■ **WORK REQUIRED**: Among the lines of the records, find all that carry the word "bouteilles" and copy them.

====================

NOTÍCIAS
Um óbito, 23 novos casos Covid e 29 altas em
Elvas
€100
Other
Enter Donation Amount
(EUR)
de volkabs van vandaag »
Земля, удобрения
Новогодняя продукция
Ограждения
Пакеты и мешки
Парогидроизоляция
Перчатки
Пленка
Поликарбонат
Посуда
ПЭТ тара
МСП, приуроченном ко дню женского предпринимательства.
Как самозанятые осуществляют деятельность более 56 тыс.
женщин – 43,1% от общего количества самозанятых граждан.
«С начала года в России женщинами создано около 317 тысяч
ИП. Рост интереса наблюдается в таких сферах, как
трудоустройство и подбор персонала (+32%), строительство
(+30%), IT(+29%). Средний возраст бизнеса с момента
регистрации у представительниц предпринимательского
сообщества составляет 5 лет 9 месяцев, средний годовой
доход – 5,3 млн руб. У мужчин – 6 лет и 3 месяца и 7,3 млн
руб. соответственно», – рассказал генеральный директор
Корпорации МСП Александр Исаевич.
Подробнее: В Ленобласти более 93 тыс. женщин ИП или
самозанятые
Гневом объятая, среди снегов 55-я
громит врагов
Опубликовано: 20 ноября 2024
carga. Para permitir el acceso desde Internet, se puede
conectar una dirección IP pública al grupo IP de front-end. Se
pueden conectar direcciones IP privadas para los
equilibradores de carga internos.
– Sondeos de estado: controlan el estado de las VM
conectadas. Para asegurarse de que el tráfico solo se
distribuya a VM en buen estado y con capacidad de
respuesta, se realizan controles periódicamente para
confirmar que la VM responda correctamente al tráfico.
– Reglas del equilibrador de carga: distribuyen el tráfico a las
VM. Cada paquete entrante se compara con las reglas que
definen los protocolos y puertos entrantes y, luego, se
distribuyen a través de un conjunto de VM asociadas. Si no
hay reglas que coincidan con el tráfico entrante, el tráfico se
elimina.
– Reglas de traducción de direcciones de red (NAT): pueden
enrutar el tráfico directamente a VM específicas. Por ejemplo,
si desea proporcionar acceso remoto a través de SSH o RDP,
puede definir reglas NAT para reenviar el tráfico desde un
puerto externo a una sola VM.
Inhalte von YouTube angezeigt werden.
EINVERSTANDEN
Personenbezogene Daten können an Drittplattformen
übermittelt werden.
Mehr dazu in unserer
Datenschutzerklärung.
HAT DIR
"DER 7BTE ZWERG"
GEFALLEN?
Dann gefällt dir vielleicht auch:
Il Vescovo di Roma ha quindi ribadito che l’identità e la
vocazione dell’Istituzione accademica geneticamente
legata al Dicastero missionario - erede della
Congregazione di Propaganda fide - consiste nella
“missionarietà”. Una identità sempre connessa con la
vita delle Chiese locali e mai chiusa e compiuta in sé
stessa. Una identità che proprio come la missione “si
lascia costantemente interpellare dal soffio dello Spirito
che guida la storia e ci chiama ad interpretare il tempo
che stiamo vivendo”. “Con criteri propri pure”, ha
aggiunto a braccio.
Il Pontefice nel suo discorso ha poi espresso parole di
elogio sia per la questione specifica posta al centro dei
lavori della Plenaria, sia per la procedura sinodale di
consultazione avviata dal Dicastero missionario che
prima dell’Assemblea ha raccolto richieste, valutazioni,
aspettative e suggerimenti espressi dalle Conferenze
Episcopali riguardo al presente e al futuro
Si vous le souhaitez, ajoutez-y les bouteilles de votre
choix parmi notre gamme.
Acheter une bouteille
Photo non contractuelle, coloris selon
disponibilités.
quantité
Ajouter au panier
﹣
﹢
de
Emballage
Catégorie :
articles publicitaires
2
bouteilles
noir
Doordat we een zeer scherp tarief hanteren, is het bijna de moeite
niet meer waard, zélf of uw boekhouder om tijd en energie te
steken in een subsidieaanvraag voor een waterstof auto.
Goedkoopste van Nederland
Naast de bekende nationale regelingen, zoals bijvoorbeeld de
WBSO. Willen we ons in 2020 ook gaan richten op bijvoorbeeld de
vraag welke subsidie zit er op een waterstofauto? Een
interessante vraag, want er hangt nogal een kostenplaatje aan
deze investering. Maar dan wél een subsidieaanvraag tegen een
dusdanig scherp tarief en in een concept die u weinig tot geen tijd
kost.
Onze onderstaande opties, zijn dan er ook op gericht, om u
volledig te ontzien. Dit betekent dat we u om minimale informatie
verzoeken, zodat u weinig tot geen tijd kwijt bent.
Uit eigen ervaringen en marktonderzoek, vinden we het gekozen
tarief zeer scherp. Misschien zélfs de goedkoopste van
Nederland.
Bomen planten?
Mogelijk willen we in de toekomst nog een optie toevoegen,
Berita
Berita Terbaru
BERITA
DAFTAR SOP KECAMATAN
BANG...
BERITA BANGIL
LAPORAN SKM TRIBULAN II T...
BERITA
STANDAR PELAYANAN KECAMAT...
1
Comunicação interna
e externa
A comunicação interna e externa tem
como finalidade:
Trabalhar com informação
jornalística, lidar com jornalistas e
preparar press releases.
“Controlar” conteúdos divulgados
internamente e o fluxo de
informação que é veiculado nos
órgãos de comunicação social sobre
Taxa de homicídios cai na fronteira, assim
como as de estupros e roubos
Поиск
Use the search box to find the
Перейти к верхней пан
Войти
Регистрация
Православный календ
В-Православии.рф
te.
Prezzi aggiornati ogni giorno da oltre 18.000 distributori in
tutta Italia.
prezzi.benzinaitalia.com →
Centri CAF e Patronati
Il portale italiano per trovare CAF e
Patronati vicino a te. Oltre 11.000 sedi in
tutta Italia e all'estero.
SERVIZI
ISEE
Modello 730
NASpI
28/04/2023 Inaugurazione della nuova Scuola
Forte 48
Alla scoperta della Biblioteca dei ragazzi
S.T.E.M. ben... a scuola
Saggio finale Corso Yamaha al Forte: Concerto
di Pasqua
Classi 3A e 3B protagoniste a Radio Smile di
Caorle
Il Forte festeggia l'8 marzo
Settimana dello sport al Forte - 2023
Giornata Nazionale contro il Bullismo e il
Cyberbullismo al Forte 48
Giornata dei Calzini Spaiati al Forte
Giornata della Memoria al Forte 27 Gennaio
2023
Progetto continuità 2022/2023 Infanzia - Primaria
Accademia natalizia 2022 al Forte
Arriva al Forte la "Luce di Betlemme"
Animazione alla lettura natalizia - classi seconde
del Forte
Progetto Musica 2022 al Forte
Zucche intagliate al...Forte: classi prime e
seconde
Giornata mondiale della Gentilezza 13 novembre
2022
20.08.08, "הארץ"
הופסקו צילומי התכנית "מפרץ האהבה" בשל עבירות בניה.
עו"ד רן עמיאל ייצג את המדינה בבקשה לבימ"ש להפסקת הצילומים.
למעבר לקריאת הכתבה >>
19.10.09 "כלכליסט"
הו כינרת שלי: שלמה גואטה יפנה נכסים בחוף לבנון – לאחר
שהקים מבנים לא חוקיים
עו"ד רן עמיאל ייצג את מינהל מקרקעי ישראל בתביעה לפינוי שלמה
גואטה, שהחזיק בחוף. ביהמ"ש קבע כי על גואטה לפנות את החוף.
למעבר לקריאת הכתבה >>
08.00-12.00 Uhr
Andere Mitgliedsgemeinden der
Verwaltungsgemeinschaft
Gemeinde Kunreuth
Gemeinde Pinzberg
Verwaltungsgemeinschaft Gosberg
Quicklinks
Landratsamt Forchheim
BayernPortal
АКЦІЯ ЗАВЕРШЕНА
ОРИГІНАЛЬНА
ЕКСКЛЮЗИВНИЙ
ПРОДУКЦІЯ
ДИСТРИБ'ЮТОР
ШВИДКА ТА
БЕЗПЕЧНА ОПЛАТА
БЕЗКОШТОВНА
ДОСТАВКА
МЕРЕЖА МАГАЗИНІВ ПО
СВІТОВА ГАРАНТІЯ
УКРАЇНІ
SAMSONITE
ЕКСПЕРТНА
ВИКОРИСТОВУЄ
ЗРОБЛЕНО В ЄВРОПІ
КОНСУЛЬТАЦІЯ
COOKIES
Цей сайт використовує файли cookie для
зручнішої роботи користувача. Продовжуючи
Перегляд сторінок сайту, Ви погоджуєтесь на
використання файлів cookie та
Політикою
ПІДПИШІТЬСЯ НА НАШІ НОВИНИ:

====================

■ **EXPECTED ANSWER**:
Si vous le souhaitez, ajoutez-y les bouteilles de votre
bouteilles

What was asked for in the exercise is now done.